Hydrophobic and positively charged residues in the γ-subunit C-terminal domain determine rate of βγ translocation. (A) Confocal images of HeLa cells transfected with αo, β1, and a wild-type or mutant GFP-tagged γ-subunit. The specific γ-subunits are specified in the corresponding plots of the forward translocation kinetics in B. Data are plotted as the mean (±SD) from at least n = 14 cells and three independent experiments. Agonist addition corresponds to t = 0 s.

Fig. 7.

γ-Dependent translocation kinetics hold for multiple α- and β-subunit types. (A) Confocal images of HeLa cells transfected with D1 dopamine receptors and FP-γ9, -γ5, or -γ3 subunits. Gs heterotrimers were activated by stimulation of D1 receptors with 1 μM A68930. (B) Translocation kinetics corresponding to the cells shown in A. (C) Confocal images of HeLa cells coexpressing αo, Venus_156–239-β2, and one of three different Venus_1–155-tagged γ-subunits. Endogenous α2ARs were stimulated with 10 μM norepinephrine. (D) Translocation kinetics corresponding to the cells shown in C. Agonist addition corresponds to t = 0 s. (Scale bars: 20 μm.)

Fig. 8.

Differential translocation kinetics hold for multiple γ-subunit types expressed in the same cell. (A) Confocal images of a HeLa cell expressing both YFP-γ9 and mCherry-γ3, showing differential translocation on activation of endogenous CXCR4 receptors with 100 ng/mL SDF-1α. (B) Corresponding translocation kinetics. Data are plotted as the mean (±SD) for n = 8 cells.

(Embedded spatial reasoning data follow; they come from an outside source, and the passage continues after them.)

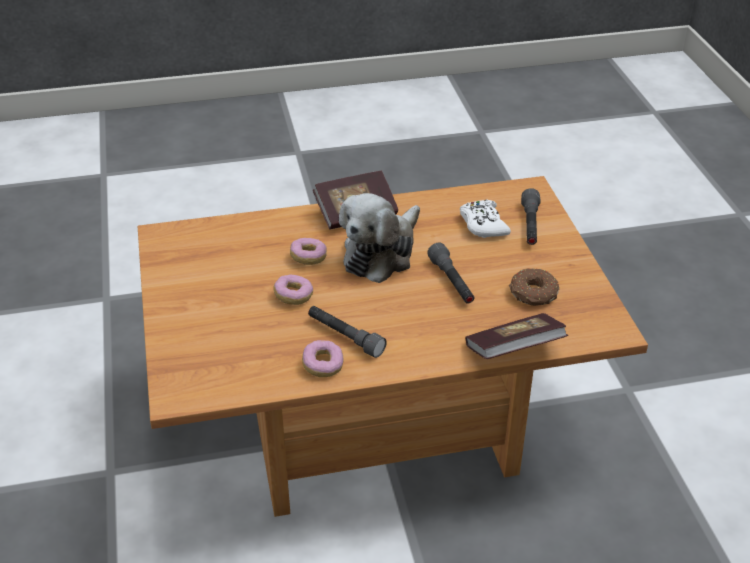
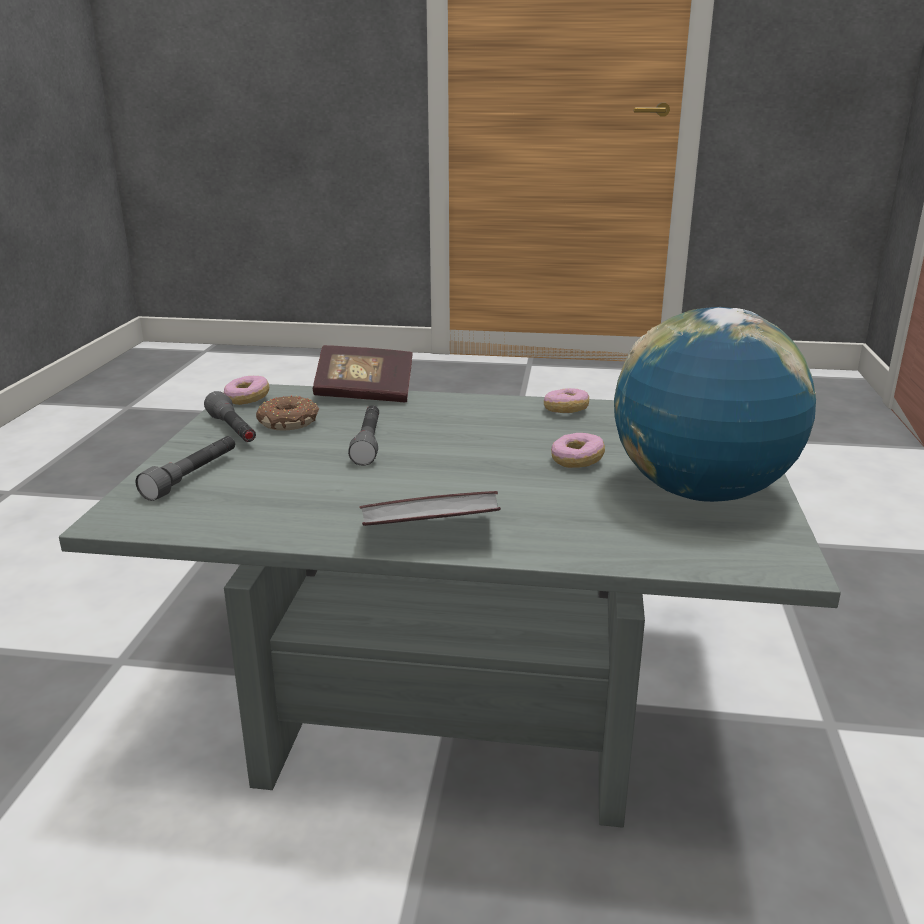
camera: 160 degrees left, 15 degrees down
(205, 282) = (701, 493): none -> globe
(308, 258) = (539, 494): donut -> donut (247, 399)
(345, 337) = (530, 424): grey flashlight -> grey flashlight (233, 430)
(375, 426) = (461, 695): brown coffee table -> grey coffee table
(381, 253) = (430, 482): plush toy -> none
(483, 225) = (254, 488): white game controller -> none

Agonist addition corresponds to t = 0 s. (Scale bar: 10 μm.)

Fig. 9.

βγ translocation exhibits consistent γ-subunit–dependent kinetics over a wide range of GFP-γ expression levels. (A) Dependence of the translocation rate (t_1/2) on the mean fluorescence intensity in HeLa cells transfected with GFP-tagged γ9, γ3, or γ3-EAAFFCALL. (B) Translocation curves corresponding to the data in A. Endogenous α2ARs were activated with 10 μM norepinephrine at t = 0 s.

Fig. P1.

GPCR-induced reversible translocation of G-protein βγ-subunits. In the basal state, the combination of lipid moieties on the α- and γ-subunits stably binds inactive heterotrimers to the plasma membrane. G-protein activation releases the βγ-complex from the α-subunit. The single lipid group on the γ-subunit imparts transient membrane binding, and free βγ-subunits constantly explore the cytosolic surfaces of the plasma membrane and intracellular membranes. Receptor deactivation leads to reversal of translocation and the accumulation of inactive heterotrimers at the plasma membrane.